I had found a web site or two that offered the polymers last year and just found the following 2 sites. http://www.stevespanglerscience.com/product/1283

http://www.wormman.com/pd_cricket_crystals.cfm

I recall finding a site (one of the forum members sites?) that also offered crystals in different sized pkgs. Any info on where to buy is appreciated!


----------



## padkison (Jan 19, 2007)

Best deal I found is here http://www.water-keep.com/products/why-buy...CFRNQgAodpDzsFg

Get the coarse crystals. I've been using them for my roaches for months.

This is only water and crickets would need to be fed something else in addition to the crystals. I feed my roaches dog food. Don't know about crickets.


----------



## Rick (Jan 19, 2007)

Or do what I do. I have a small shallow dish filled with gravel. Add water daily and clean the dish out weekly. Cost: $0. For food they get ground up tortoise and cat food with the occasional leafy green.


----------



## infinity (Jan 19, 2007)

YEah, can't say I'm a huge fan of the crystals (usually just silica gel) - they get mouldy really quickly. I agree with Rick although an alternative is a wick of absorbant synthetic material hung over the edge (if the lid is tight...) - this allows water to be put in there and as it's hanging vertically doesn't accumulate frass as much as that just falls vertically down onto the floor...

Best method in overall is fresh veg though - cabbage, cucumber- the very moist ones


----------



## sk8erkho (Mar 14, 2007)

Hey Guys,

I'm really new to the whole cricket care thing. First, housing them,any suggestions. Second,substrate, any suggestions? Third, well food I got. Fourth, handleing them getting them out of the box from Flukerfarms and into what ever enclosure all 250 of them. (packing them all just in the box like that makes NO sense to me, Open the box and Zoooom they fly right the heck out of there all over the living room)
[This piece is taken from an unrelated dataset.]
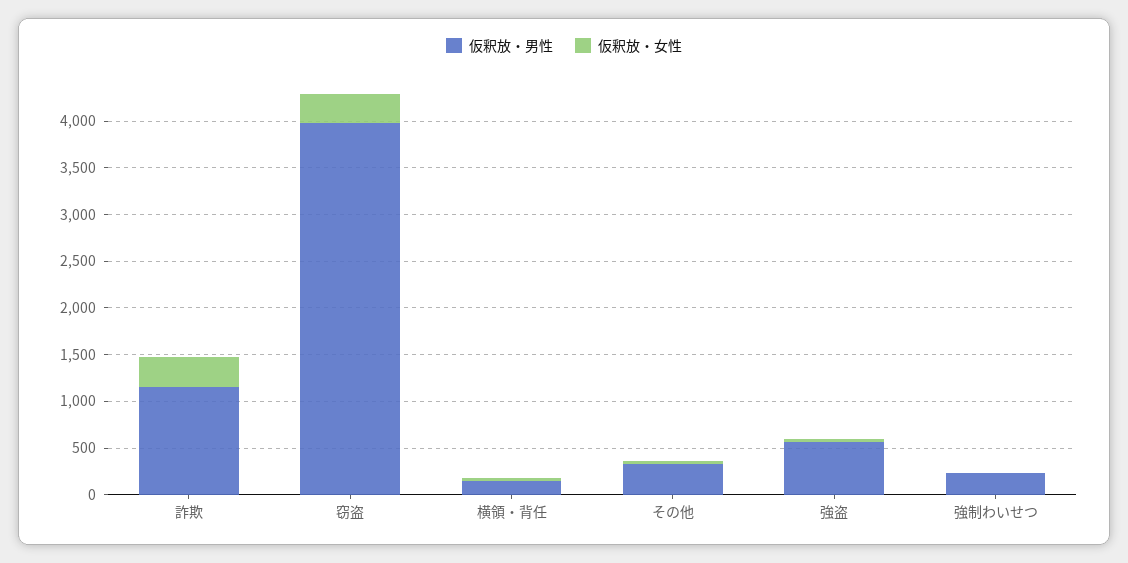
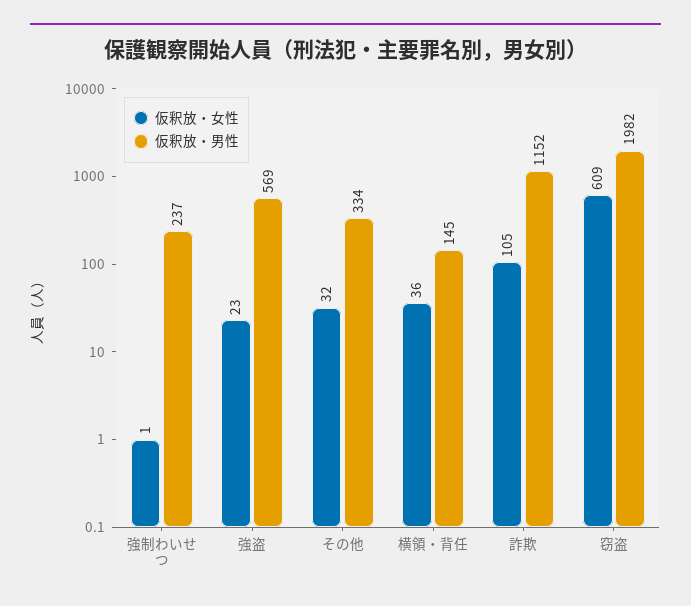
仮釈放・女性, 詐欺: 300 -> 105
仮釈放・男性, 窃盗: 4000 -> 1982
仮釈放・女性, 窃盗: 300 -> 609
I really need help on this like yesterday. I don't want them to die in the box like that.


----------



## sean (Mar 14, 2007)

i keep my crickets in plastic tanks with a substrate of sawdust. i feed them a staple diet of tropical fish food with occasional pieces of cat food and fruit or vegetable(no insecticide use). however i do not keep massively large numbers of crickets as i have a number of shops that sell them locally (so i dont have to stock up), i only keep 50 maximum at any one time (my mantid collection is small). This method would work with larger numbers, only tanks may need to be larger. as for handling them... just dump them in. when getting them out i just let them crawl onto kitchen roll tubes and flick them in to the mantis enclosure(or you could just pick them up with your hands(never been bitten..... yet).


----------